A third set of six sheep was selected for determination of the possible effects of sildenafil on the AH protein levels of the AC. The protocol was designed so that AH was sampled from each eye only once. For this, AH was sampled from one eye and sildenafil was then administered, followed 80 minutes later by the sampling of AH from the second eye. IOP was also monitored during this protocol. As such, at
t = 0 of the experiment, baseline IOP was recorded in all eyes (
n = 12), and six samples of AH were withdrawn, with three right and three left eyes sampled (
Table 3). Thereafter, 100 mg of sildenafil was administered orally, and IOP was remeasured 80 minutes after drug ingestion. At this point, IOP was 20.8 ± 0.6 mm Hg, a value ∼2.2-fold higher than baseline (9.5 ± 0.1 mm Hg;
Table 3), and the IOPs of the eyes from which AH had already been sampled tended to be lower than that in the paired fellow eyes not yet exposed to the invasive protocol (19.8 ± 1.0 vs. 21.8 ± 0.6 mm Hg;
P < 0.02, paired data).
Table 3 shows the individual IOPs from the paired eyes at
t = 80 minutes. Paracentesis was then performed on the second eye of each sheep. The protein content from this sampling of AH was 0.122 ± 0.023 μg/μL, which was on average 60% higher than the value obtained from the contralateral eye sampled before sildenafil ingestion (0.076 ± 0.013 μg/μL;
P < 0.04, paired data;
Table 3). No other drugs or doses were tested on this parameter.

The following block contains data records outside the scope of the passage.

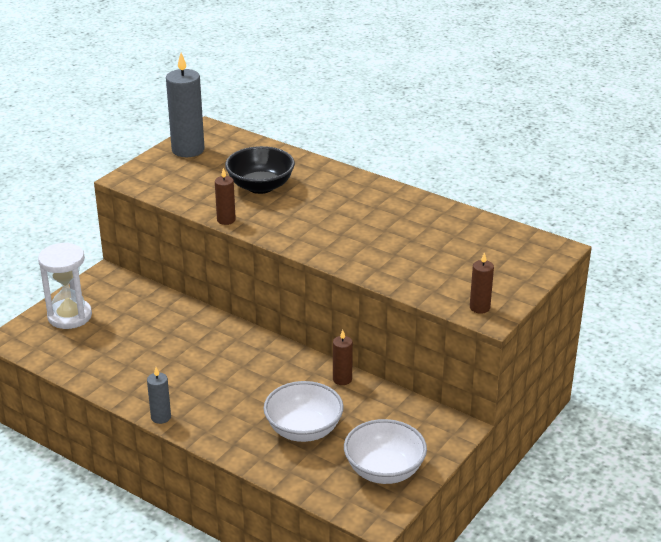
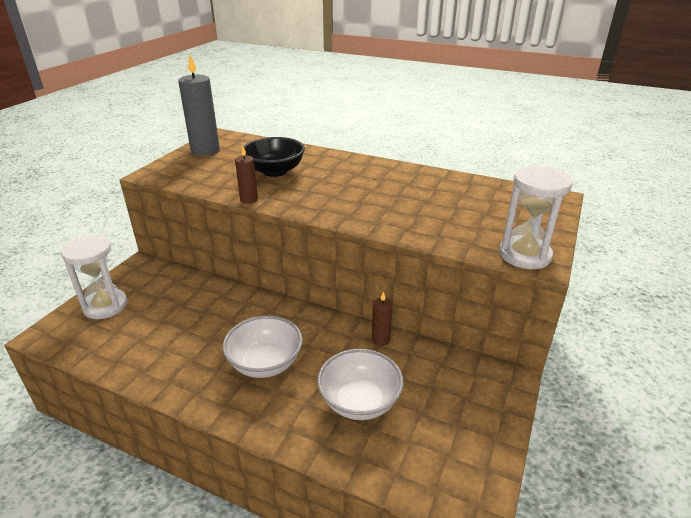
camera: 10 degrees left, 0 degrees up
(161, 417) = (204, 407): grey candle -> none
(384, 470) = (460, 441): white bowl -> white bowl (265, 363)
(479, 307) = (525, 255): brown candle -> white hourglass

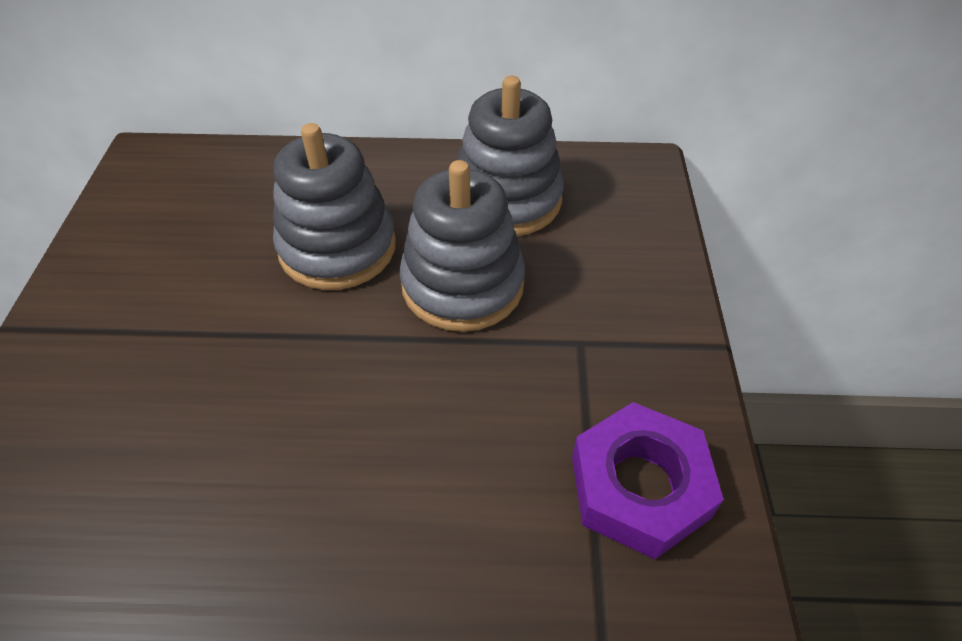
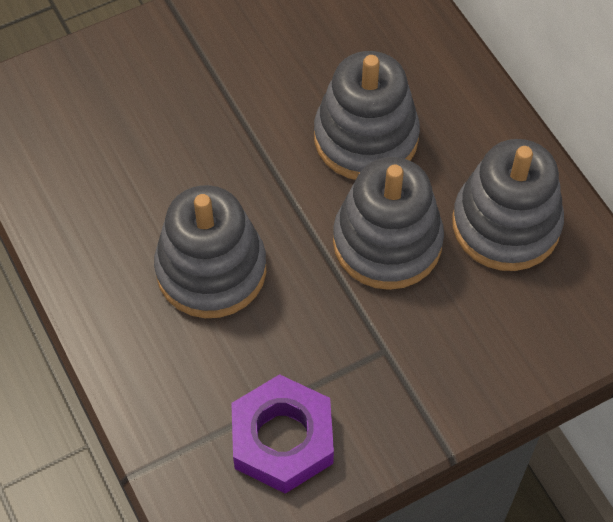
camera: 60 degrees right, 10 degrees up
(378, 453) = (211, 270): none -> grey stacking toy

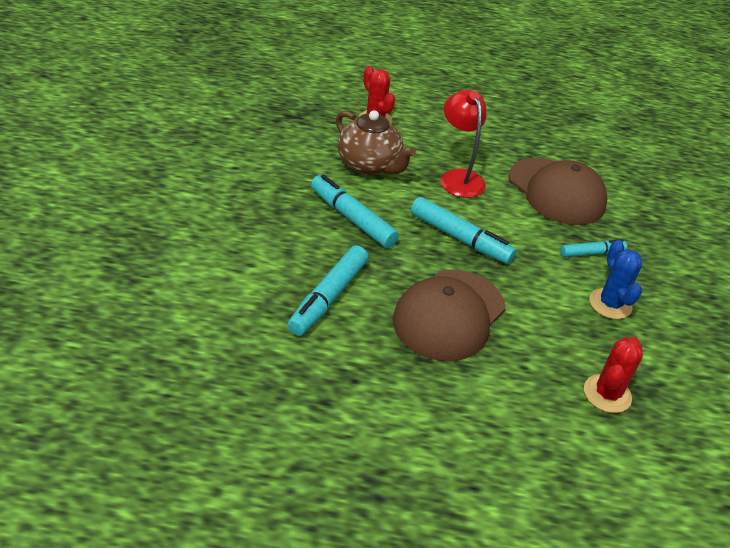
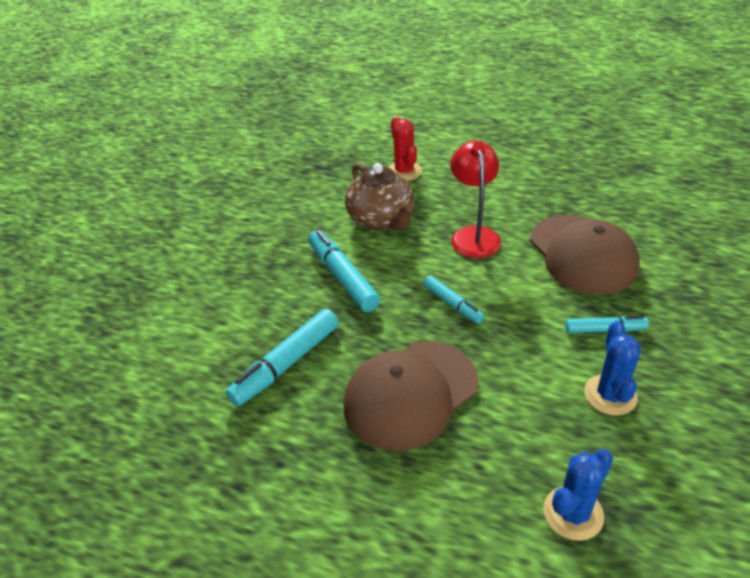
camera: 20 degrees right, 0 degrees up
(460, 238) = (453, 304): turquoise marker -> turquoise marker, size x0.60
(607, 394) = (573, 513): red cactus -> blue cactus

However, the paired statistical comparison presumes that AH protein concentrations in any one animal are equal in both eyes. Although this may be likely in principle, in practice, more or less protein may be withdrawn from a given eye by paracentesis, especially since there may be a gradient of protein from the angle to the front of the pupil.
3 As such, an unpaired comparison between the protein levels of the fellow eyes is more appropriate. Applying this analysis to the protein data in
Table 3 results in
P = 0.112 for the unpaired two-tailed data. Because we also had additional control data on the AH protein levels that were obtained from one eye of other sheep used for another study, we also compared this set of expanded control values with those from the six eyes of the sildenafil-treated animals shown in
Table 3. This group comparison is shown in
Table 4 and indicates that the mean level in 20 control eyes was significantly less (at the 5% level) than the mean in the six sildenafil-treated eyes. In this group comparison, the sildenafil-treated values are, on average, approximately 39% higher than the control levels. Overall, the tendency for there to be higher protein concentrations in the AH withdrawn from animals treated with sildenafil is consistent with an increased flow of plasmalike fluid into the AC with the associated diffusion of protein after administration of the vasodilator.